● **Entries supplied**

"""

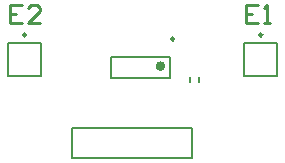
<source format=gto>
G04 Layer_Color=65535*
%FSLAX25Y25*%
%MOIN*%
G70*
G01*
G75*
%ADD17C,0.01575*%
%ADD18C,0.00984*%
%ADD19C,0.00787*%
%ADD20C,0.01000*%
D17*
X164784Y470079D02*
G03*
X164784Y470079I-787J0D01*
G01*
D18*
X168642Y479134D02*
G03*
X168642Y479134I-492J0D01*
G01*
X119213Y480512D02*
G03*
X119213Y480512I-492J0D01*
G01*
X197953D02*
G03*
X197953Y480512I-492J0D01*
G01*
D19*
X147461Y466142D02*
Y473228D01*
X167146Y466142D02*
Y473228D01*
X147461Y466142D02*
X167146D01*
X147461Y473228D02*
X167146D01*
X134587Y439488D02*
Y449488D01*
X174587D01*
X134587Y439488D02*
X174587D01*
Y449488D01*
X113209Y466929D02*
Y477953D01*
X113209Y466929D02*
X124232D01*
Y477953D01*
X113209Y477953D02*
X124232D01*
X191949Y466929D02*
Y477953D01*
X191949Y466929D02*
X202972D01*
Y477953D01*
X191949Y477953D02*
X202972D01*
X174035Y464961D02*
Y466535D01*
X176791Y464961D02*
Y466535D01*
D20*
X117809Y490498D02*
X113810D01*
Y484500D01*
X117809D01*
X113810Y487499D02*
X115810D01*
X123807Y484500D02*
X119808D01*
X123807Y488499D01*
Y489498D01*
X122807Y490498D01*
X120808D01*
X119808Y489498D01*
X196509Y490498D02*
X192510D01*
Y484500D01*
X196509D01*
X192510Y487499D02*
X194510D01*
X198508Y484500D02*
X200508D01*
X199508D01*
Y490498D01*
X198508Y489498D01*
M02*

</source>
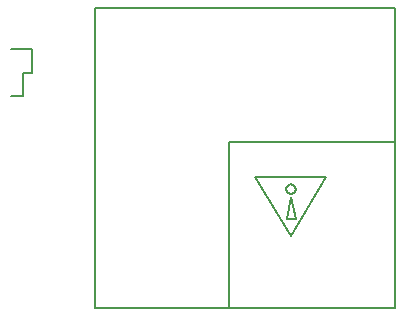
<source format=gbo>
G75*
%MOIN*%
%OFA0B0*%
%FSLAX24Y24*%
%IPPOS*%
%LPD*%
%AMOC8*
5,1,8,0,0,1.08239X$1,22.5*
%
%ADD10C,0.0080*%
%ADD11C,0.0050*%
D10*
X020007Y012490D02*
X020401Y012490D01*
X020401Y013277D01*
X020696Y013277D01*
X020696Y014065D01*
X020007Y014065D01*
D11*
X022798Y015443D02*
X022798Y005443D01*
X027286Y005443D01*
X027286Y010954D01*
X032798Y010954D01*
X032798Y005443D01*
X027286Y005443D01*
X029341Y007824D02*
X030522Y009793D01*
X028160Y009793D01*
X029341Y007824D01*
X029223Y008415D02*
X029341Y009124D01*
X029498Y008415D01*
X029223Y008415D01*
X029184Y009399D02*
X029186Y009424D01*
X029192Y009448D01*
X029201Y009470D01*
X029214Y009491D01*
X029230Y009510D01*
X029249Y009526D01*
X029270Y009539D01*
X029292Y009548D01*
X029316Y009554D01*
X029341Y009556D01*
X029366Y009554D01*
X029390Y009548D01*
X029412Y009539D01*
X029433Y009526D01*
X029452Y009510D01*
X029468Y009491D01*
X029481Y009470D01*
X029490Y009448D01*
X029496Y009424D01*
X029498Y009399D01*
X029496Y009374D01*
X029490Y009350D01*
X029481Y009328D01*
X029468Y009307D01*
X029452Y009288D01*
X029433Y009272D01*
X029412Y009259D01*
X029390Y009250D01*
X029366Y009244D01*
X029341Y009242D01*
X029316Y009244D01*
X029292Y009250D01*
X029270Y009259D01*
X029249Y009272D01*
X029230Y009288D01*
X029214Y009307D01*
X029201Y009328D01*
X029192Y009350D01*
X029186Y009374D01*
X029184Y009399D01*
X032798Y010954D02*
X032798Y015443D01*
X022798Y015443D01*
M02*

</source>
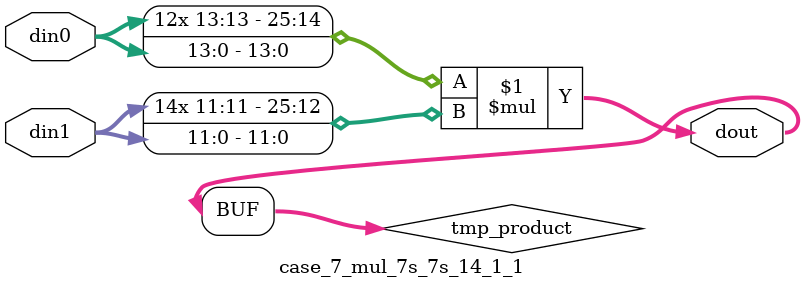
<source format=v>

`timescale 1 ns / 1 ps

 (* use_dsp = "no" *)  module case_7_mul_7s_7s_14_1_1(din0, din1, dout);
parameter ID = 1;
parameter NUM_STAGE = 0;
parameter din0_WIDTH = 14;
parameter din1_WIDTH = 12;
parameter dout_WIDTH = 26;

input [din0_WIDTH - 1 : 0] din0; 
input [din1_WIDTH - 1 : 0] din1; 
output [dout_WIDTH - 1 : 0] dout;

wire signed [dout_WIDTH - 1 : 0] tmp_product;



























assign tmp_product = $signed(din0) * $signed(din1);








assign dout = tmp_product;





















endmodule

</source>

"""

● **Task to complete**
Where a line of the data contains "format", copy that line.

● **Output of the task**
<source format=gto>
<source format=gbo>
<source format=v>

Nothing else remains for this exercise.